UN launches aid appeal for Syrian humanitarian needs

World Today

Syrian refugee A Syrian refugee child eats food that her mother collects from rubbish on August 18, 2014, at Eminonu in Istanbul. Photo: AFP/Bulent Kilic

As the civil war in Syria continues, the United Nations is asking for more aid to supply growing needs, both inside and outside the country. The situation is so bad, the U.N. has launched its biggest appeal ever, asking for more than $6 billion. CCTV America’s Alaa Ebrahim reports.

UN launches largest aid appeal ever for humanitarian needs in Syria

As the civil war in Syria continues, the United Nations is asking for more aid to supply growing needs, both inside and outside the country. The situation is so bad, the UN has launched its biggest appeal ever, asking for more than $6 billion. CCTV America's Alaa Ebrahim reports.

Trucks were on their way into the unknown, into the heartland of rebel held areas in Syria.  The trucks were full of aid to supply displaced people in the northern countryside of Edlib, right near the Turkish border.

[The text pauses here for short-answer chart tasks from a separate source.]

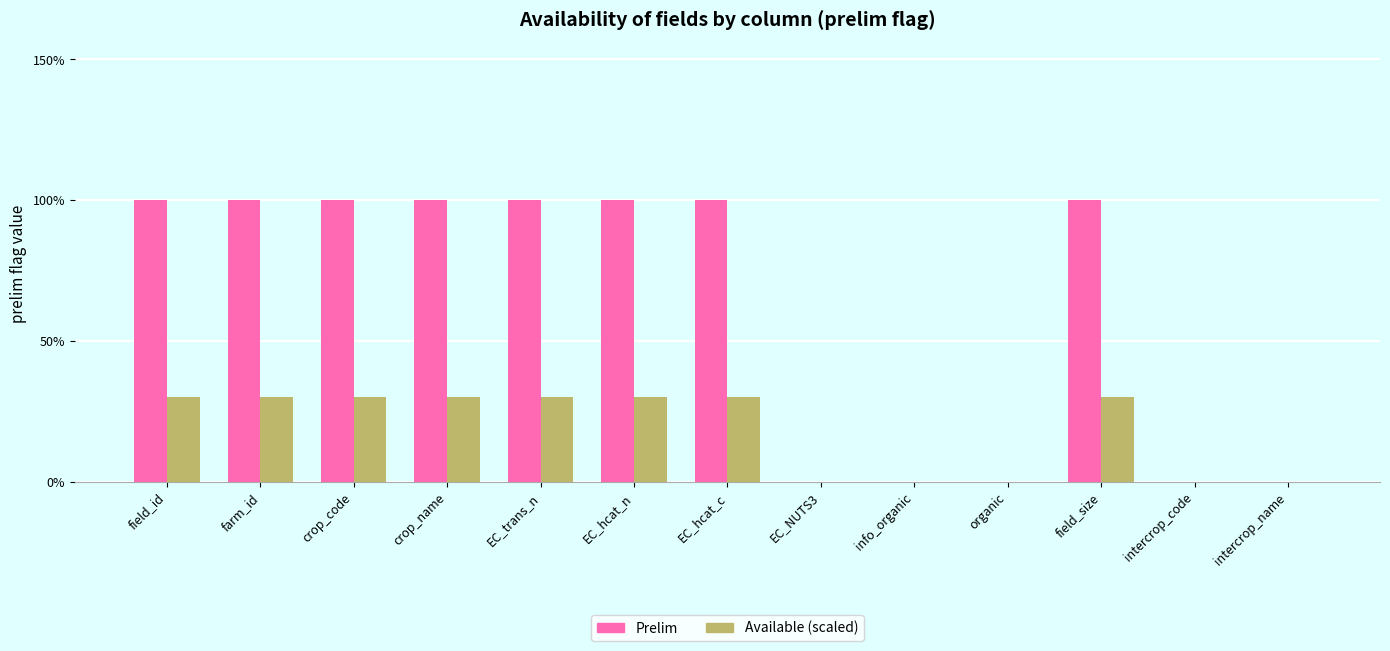

What is the difference between the maximum and minimum values in the Available (scaled) series?

0.3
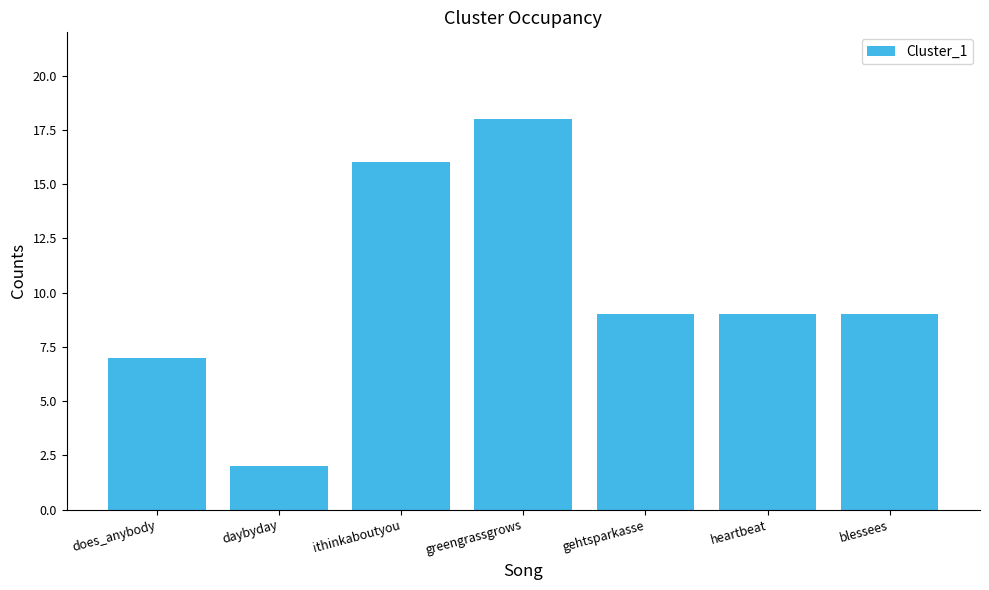

Is it true that the value at greengrassgrows is 12?

False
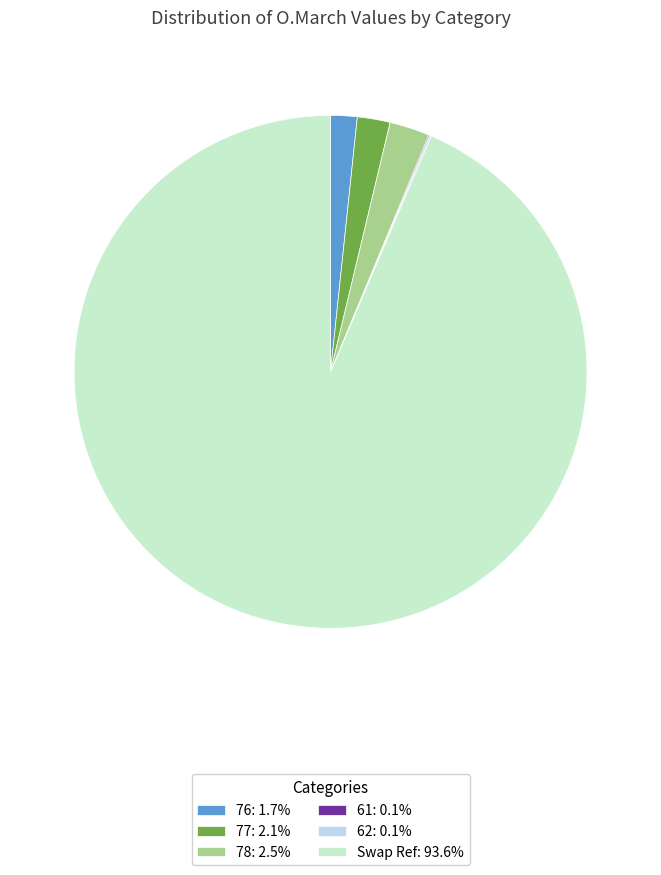

Is there a majority slice in this chart?

Yes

The U.N. says 10.8 million Syrians across the country are in need of help, a task that is exhausting the resources of the government and the international community as well.

In Damascus, the aid keeps flowing in. The latest is over 20 million Chinese Yuan, or $3.25 million, to the Syrian Red Crescent : the country’s largest local humanitarian aid organization.

“The aid we receive today will be in the form medical supplies, and we thank the Chinese government for its help. I assure you that the aid will reach every area in Syria, even tense areas or areas under the control of gunmen.” – Abdul Rahman Al-attar, Head of the Syrian Red Crescent

The Chinese ambassador in Damascus signed a memorandum of understanding that stipulates how the new shipment will be distributed.

“The Chinese government is following up on the situation and is trying to help in various ways and this batch will further ease suffering. We call on all parties to commit to Security Council Resolution 2165 regarding the humanitarian situation and we call upon everyone to ensure the delivery of aid.” -Wang Kejin, Chinese Ambassador, Damascus

Delivering aid in Syria has been no easy task. One aid convey in Homs city earlier this year came under a shower of mortars. Other incidents have claimed the lives of more than 30 aid workers across the country.

The new batch of aid is just a fraction of the humanitarian needs in Syria. The war has turned the country into the largest consumer of humanitarian aid in the world.